Poisson un brin épais


Ceci est un mammifère. (Source)

Poisson un brin épais. Kézako ? Ma participation au jeu proposé par Kozlika et courant sur le mois d'octobre. Je prends le train en cours et vous livre un trois-en-un. Chaque jour d'octobre, un mot proposé. Les participants jouent en écrivant autour de ce mot. 1er, 2 et 3 octobre : poisson - brin - épais.  

Je m'apprêtais à cliquer sur le bouton "publier" quand j'ai appelé mon mec à la rescousse. Je lui ai lu le billet que vous ne lirez pas car je l'ai réécrit. Il est plat comme une limande, ton papier, m'a-t-il dit, un masque dubitatif sur la face. Ce qui suit n'est pas beaucoup plus épais mais on va dire que ça va hein. 

Mon mec me taquine pour ma mémoire de poisson rouge.

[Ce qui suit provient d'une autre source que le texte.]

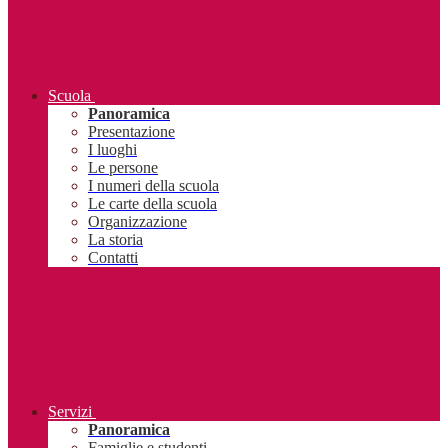
Scuola
Panoramica
Presentazione
I luoghi
Le persone
I numeri della scuola
Le carte della scuola
Organizzazione
La storia
Contatti
Servizi
Panoramica
Famiglie e studenti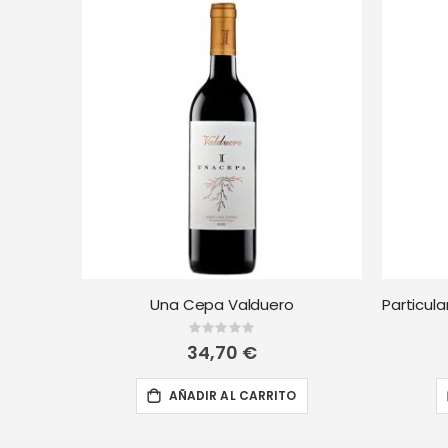
Una Cepa Valduero
Rating:
0%
34,70 €
AÑADIR AL CARRITO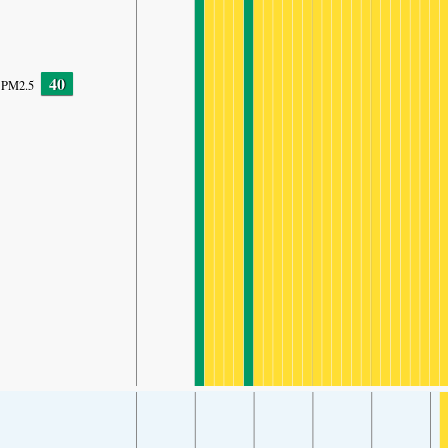
40
PM2.5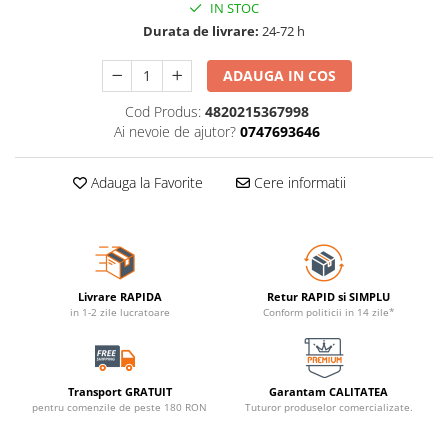
IN STOC
Durata de livrare:
24-72 h
ADAUGA IN COS
Cod Produs:
4820215367998
Ai nevoie de ajutor?
0747693646
Adauga la Favorite
Cere informatii
Livrare RAPIDA
Retur RAPID si SIMPLU
in 1-2 zile lucratoare
Conform politicii in 14 zile*
Transport GRATUIT
Garantam CALITATEA
pentru comenzile de peste 180 RON
Tuturor produselor comercializate.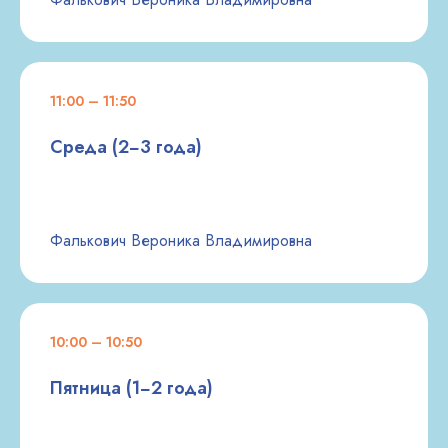
11:00 – 11:50
Среда (2−3 года)
Фалькович Вероника Владимировна
ЧАСТО ЗАДАВАЕМЫЕ
ВОПРОСЫ
О ЗАНЯТИЯХ «МАМА
И МАЛЫШ»
10:00 – 10:50
Пятница (1−2 года)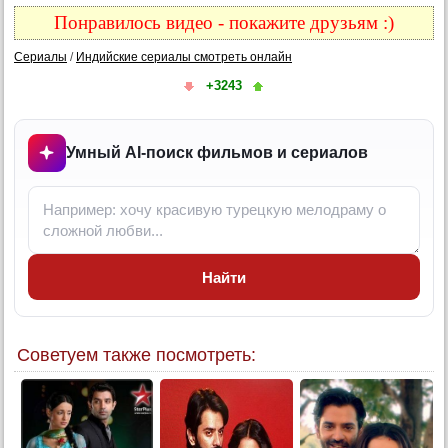
Понравилось видео - покажите друзьям :)
Сериалы
/
Индийские сериалы смотреть онлайн
+3243
Умный AI-поиск фильмов и сериалов
Найти
Советуем также посмотреть: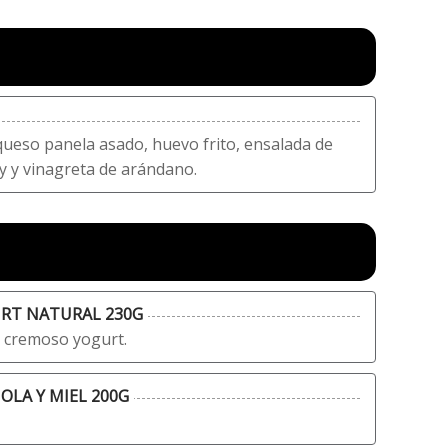
queso panela asado, huevo frito, ensalada de
y y vinagreta de arándano.
URT NATURAL 230G
 cremoso yogurt.
OLA Y MIEL 200G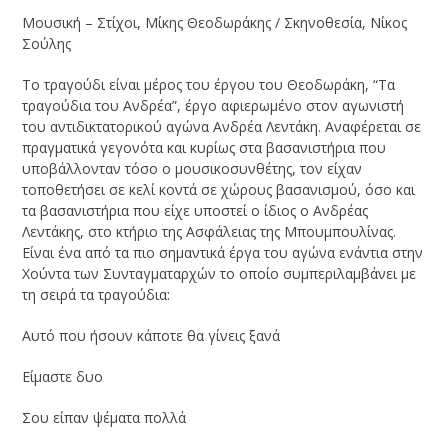
Μουσική – Στίχοι, Μίκης Θεοδωράκης / Σκηνοθεσία, Νίκος
Σούλης
Το τραγούδι είναι μέρος του έργου του Θεοδωράκη, “Τα
τραγούδια του Ανδρέα”, έργο αφιερωμένο στον αγωνιστή
του αντιδικτατορικού αγώνα Ανδρέα Λεντάκη. Αναφέρεται σε
πραγματικά γεγονότα και κυρίως στα βασανιστήρια που
υποβάλλονταν τόσο ο μουσικοσυνθέτης, τον είχαν
τοποθετήσει σε κελί κοντά σε χώρους βασανισμού, όσο και
τα βασανιστήρια που είχε υποστεί ο ίδιος ο Ανδρέας
Λεντάκης, στο κτήριο της Ασφάλειας της Μπουμπουλίνας.
Είναι ένα από τα πιο σημαντικά έργα του αγώνα ενάντια στην
Χούντα των Συνταγματαρχών το οποίο συμπεριλαμβάνει με
τη σειρά τα τραγούδια:
Αυτό που ήσουν κάποτε θα γίνεις ξανά
Είμαστε δυο
Σου είπαν ψέματα πολλά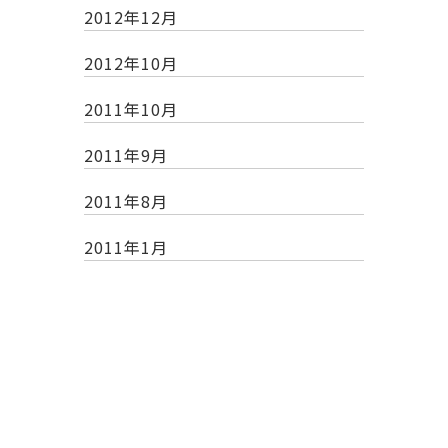
2012年12月
2012年10月
2011年10月
2011年9月
2011年8月
2011年1月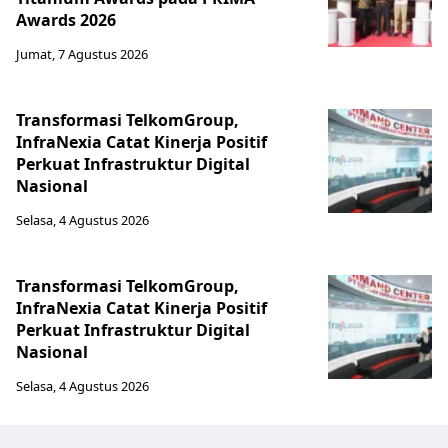
Awards 2026
Jumat, 7 Agustus 2026
Transformasi TelkomGroup,
InfraNexia Catat Kinerja Positif
Perkuat Infrastruktur Digital
Nasional
Selasa, 4 Agustus 2026
Transformasi TelkomGroup,
InfraNexia Catat Kinerja Positif
Perkuat Infrastruktur Digital
Nasional
Selasa, 4 Agustus 2026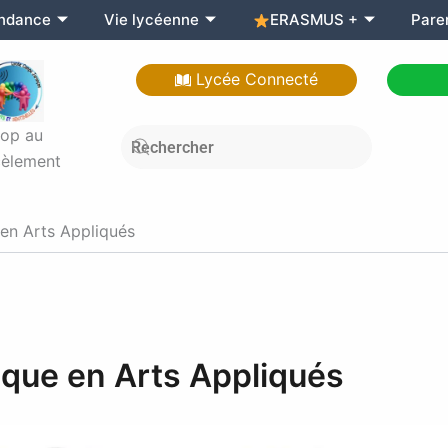
endance
Vie lycéenne
ERASMUS +
Pare
Lycée Connecté
top au
èlement
 en Arts Appliqués
sque en Arts Appliqués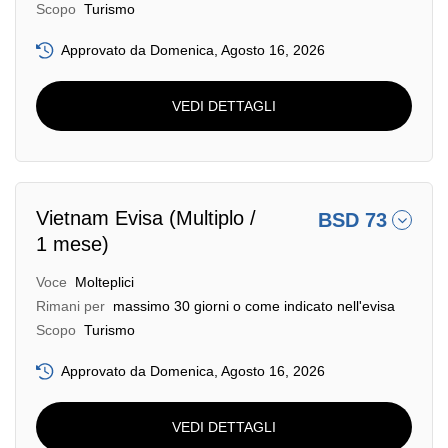
Scopo
Turismo
Approvato da Domenica, Agosto 16, 2026
VEDI DETTAGLI
Vietnam Evisa (Multiplo /
BSD 73
1 mese)
Voce
Molteplici
Rimani per
massimo 30 giorni o come indicato nell'evisa
Scopo
Turismo
Approvato da Domenica, Agosto 16, 2026
VEDI DETTAGLI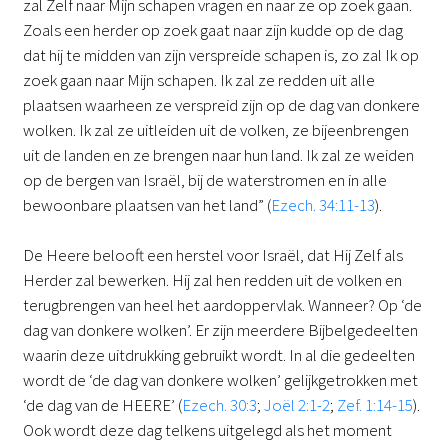
zal Zelf naar Mijn schapen vragen en naar ze op zoek gaan.
Zoals een herder op zoek gaat naar zijn kudde op de dag
dat hij te midden van zijn verspreide schapen is, zo zal Ik op
zoek gaan naar Mijn schapen. Ik zal ze redden uit alle
plaatsen waarheen ze verspreid zijn op de dag van donkere
wolken. Ik zal ze uitleiden uit de volken, ze bijeenbrengen
uit de landen en ze brengen naar hun land. Ik zal ze weiden
op de bergen van Israël, bij de waterstromen en in alle
bewoonbare plaatsen van het land” (
Ezech. 34:11-13
).
De Heere belooft een herstel voor Israël, dat Hij Zelf als
Herder zal bewerken. Hij zal hen redden uit de volken en
terugbrengen van heel het aardoppervlak. Wanneer? Op ‘de
dag van donkere wolken’. Er zijn meerdere Bijbelgedeelten
waarin deze uitdrukking gebruikt wordt. In al die gedeelten
wordt de ‘de dag van donkere wolken’ gelijkgetrokken met
‘de dag van de HEERE’ (
Ezech. 30:3
;
Joël 2:1-2
;
Zef. 1:14-15
).
Ook wordt deze dag telkens uitgelegd als het moment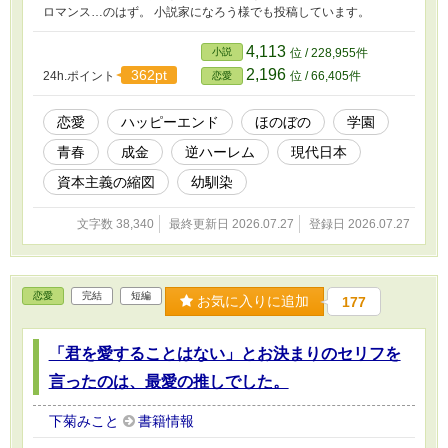
ロマンス…のはず。 小説家になろう様でも投稿しています。
4,113
小説
位 / 228,955件
2,196
362pt
24h.ポイント
位 / 66,405件
恋愛
恋愛
ハッピーエンド
ほのぼの
学園
青春
成金
逆ハーレム
現代日本
資本主義の縮図
幼馴染
文字数 38,340
最終更新日 2026.07.27
登録日 2026.07.27
恋愛
完結
短編
お気に入りに追加
177
「君を愛することはない」とお決まりのセリフを
言ったのは、最愛の推しでした。
下菊みこと
書籍情報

Donnez-moi une information, je l'oblitère ou j'en garde une version incomplète voire déformée ou poétique donc saugrenue. Peut-être parce que je suis sempiternellement dans la lune. À l'école maternelle, on me surnommait Laurent la Lune (et pas parce que je montrais mes fesses). Je donnais déjà des formes d'animaux ou de vaisseaux spatiaux aux nuages. Mon mec me taquine et je le lui rends bien. Lui qui laisse parfois ses lunettes dans le congélateur ou se lave le visage au dentifrice, sans le faire exprès bien entendu et c'est plus drôle. Ça n'a rien à voir avec la mémoire, me direz-vous. Bref, on rit comme des baleines*. Quand la fatigue lui fait employer un mot pour un autre ou lui donne l'accent québécois ou quand je joue avec ses réflexes. Je m'amusais hier soir à lui tendre un coude, un genou ou une paume de main, sans aucune raison sauf celle de le mener en bateau. Il répondait mécaniquement à mon invitation, avançait le coude, le genou ou la paume de la main, mais par pur réflexe. Mais pourquoi tu fais ça ? s'agaçait-il. Pour rien. Pour rire. Je recommençais un quart d'heure plus tard et ça marchait. Et on riait bêtement. La vie est trop courte pour se prendre (trop) au sérieux.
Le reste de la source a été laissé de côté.